■ ACTIVITY
The whole listing below, with no pictures, is to be repeated as it stands.

■ SOURCE DATA
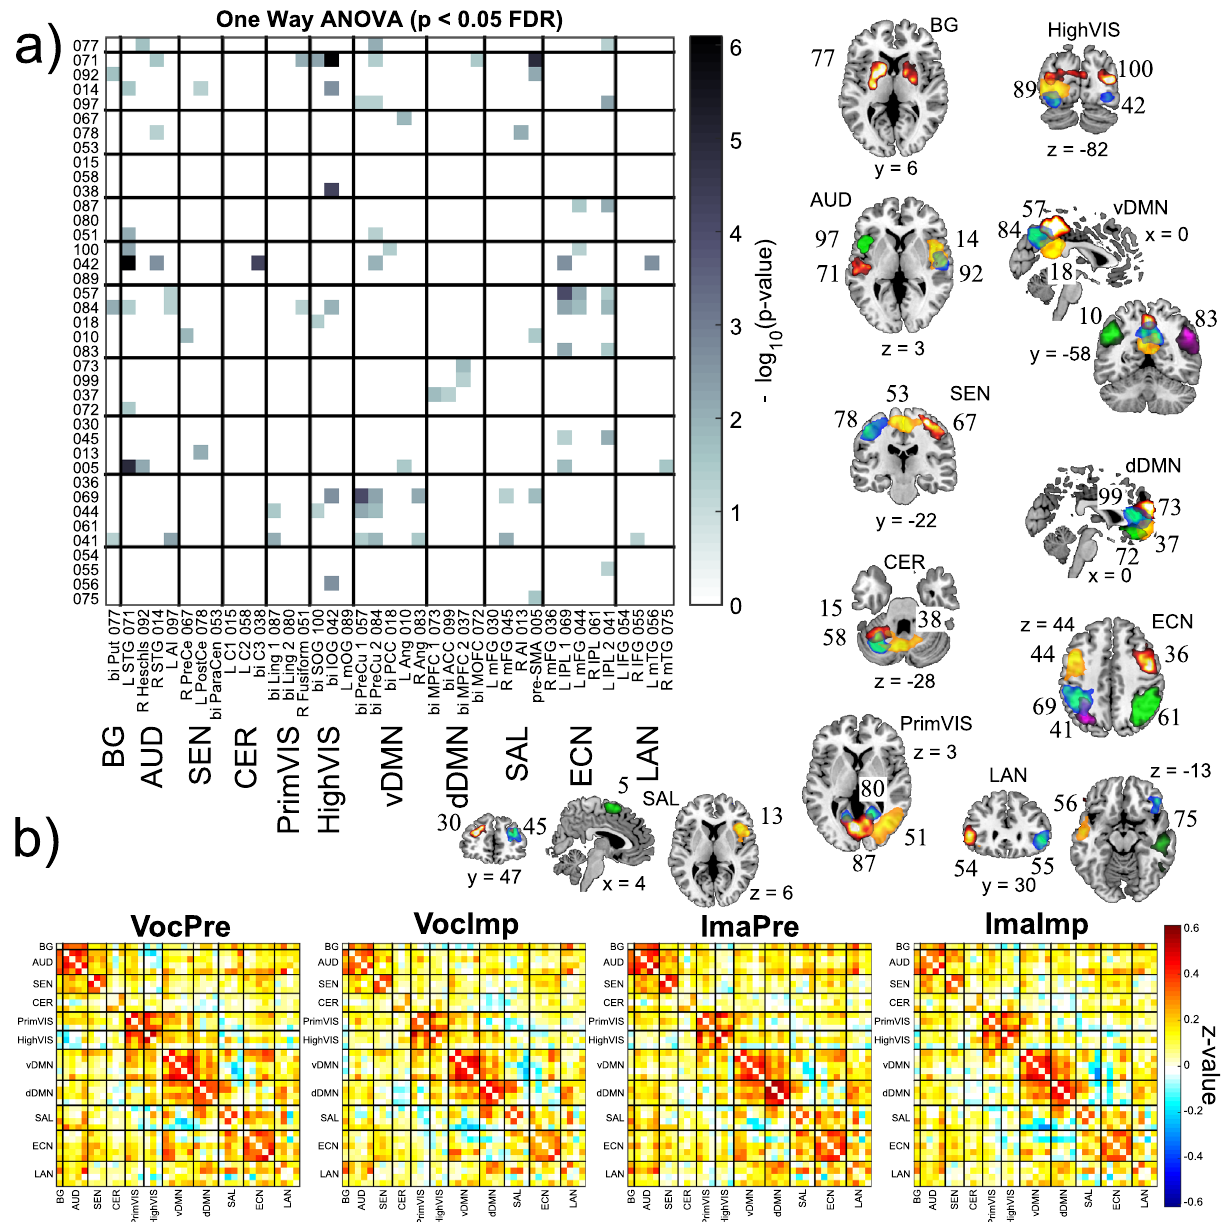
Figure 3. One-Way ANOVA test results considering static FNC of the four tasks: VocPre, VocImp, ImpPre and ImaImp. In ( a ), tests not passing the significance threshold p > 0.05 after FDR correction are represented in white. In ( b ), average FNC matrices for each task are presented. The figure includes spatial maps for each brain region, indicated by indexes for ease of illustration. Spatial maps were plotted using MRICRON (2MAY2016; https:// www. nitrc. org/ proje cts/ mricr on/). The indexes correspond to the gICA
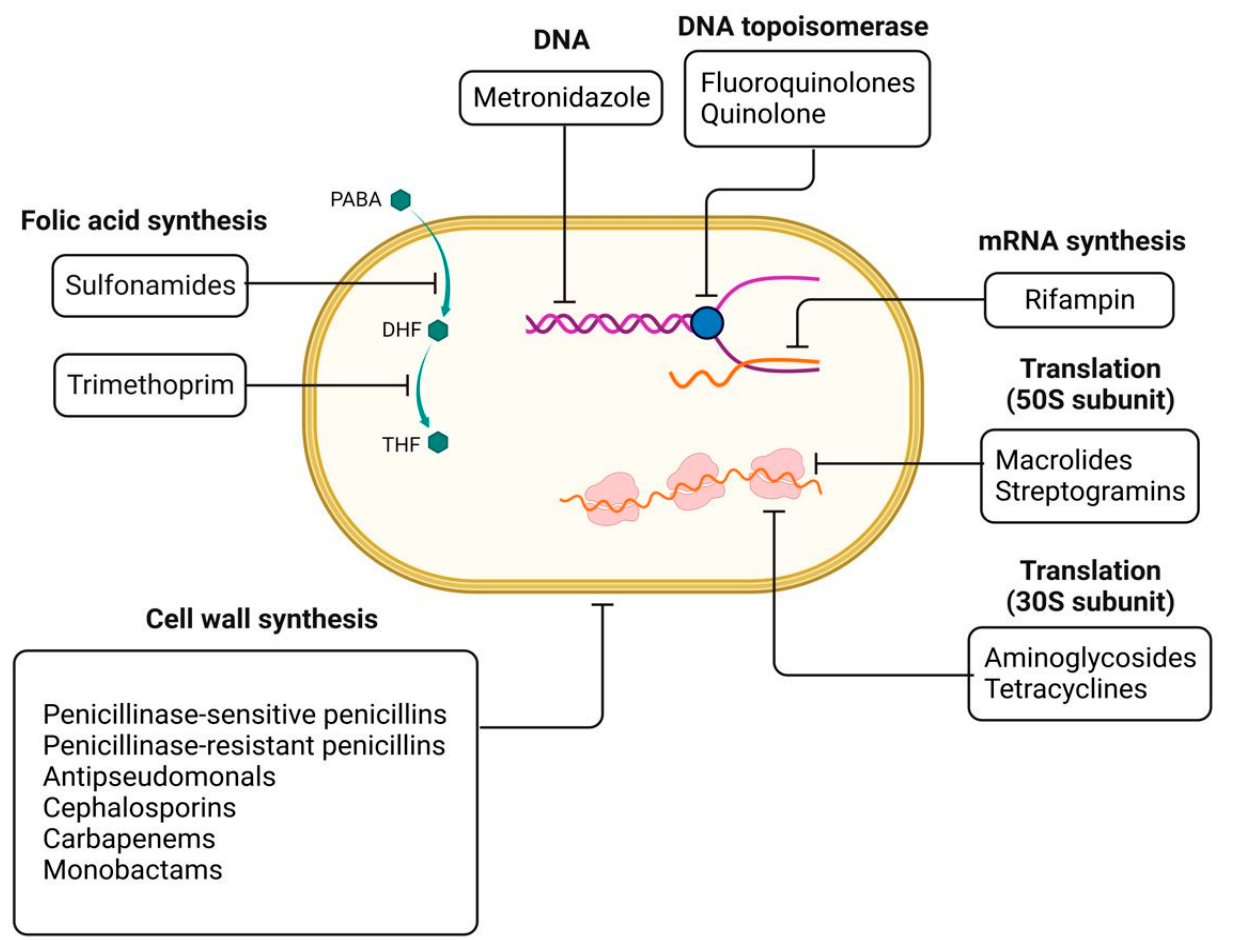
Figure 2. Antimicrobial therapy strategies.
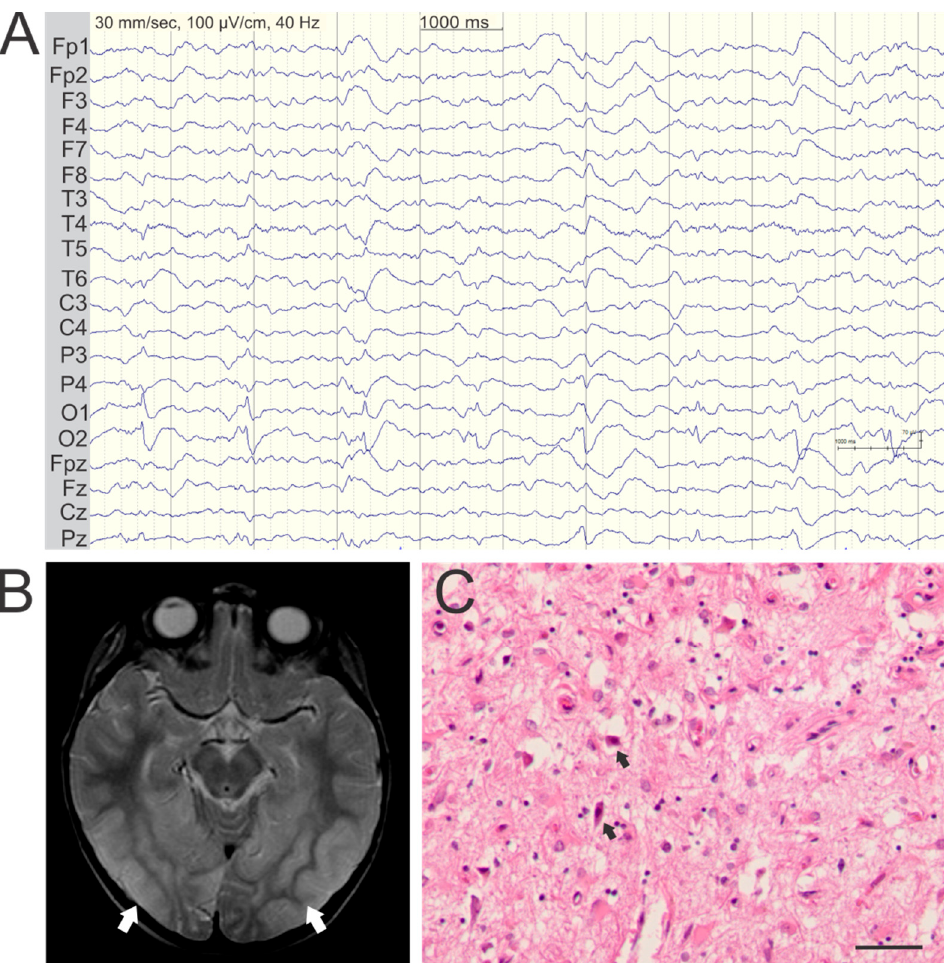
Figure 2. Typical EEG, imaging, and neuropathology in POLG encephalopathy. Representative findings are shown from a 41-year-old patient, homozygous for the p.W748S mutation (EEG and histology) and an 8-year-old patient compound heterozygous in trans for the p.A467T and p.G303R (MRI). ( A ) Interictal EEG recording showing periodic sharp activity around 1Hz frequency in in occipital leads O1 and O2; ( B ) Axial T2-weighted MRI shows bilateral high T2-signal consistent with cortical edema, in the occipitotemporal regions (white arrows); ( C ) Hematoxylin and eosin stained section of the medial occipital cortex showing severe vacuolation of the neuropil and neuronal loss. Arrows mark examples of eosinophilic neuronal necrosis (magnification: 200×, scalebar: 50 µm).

■ RESPONSE TO THIS EXERCISE
Figure 3. One-Way ANOVA test results considering static FNC of the four tasks: VocPre, VocImp, ImpPre and ImaImp. In ( a ), tests not passing the significance threshold p > 0.05 after FDR correction are represented in white. In ( b ), average FNC matrices for each task are presented. The figure includes spatial maps for each brain region, indicated by indexes for ease of illustration. Spatial maps were plotted using MRICRON (2MAY2016; https:// www. nitrc. org/ proje cts/ mricr on/). The indexes correspond to the gICA
Figure 2. Antimicrobial therapy strategies.
Figure 2. Typical EEG, imaging, and neuropathology in POLG encephalopathy. Representative findings are shown from a 41-year-old patient, homozygous for the p.W748S mutation (EEG and histology) and an 8-year-old patient compound heterozygous in trans for the p.A467T and p.G303R (MRI). ( A ) Interictal EEG recording showing periodic sharp activity around 1Hz frequency in in occipital leads O1 and O2; ( B ) Axial T2-weighted MRI shows bilateral high T2-signal consistent with cortical edema, in the occipitotemporal regions (white arrows); ( C ) Hematoxylin and eosin stained section of the medial occipital cortex showing severe vacuolation of the neuropil and neuronal loss. Arrows mark examples of eosinophilic neuronal necrosis (magnification: 200×, scalebar: 50 µm).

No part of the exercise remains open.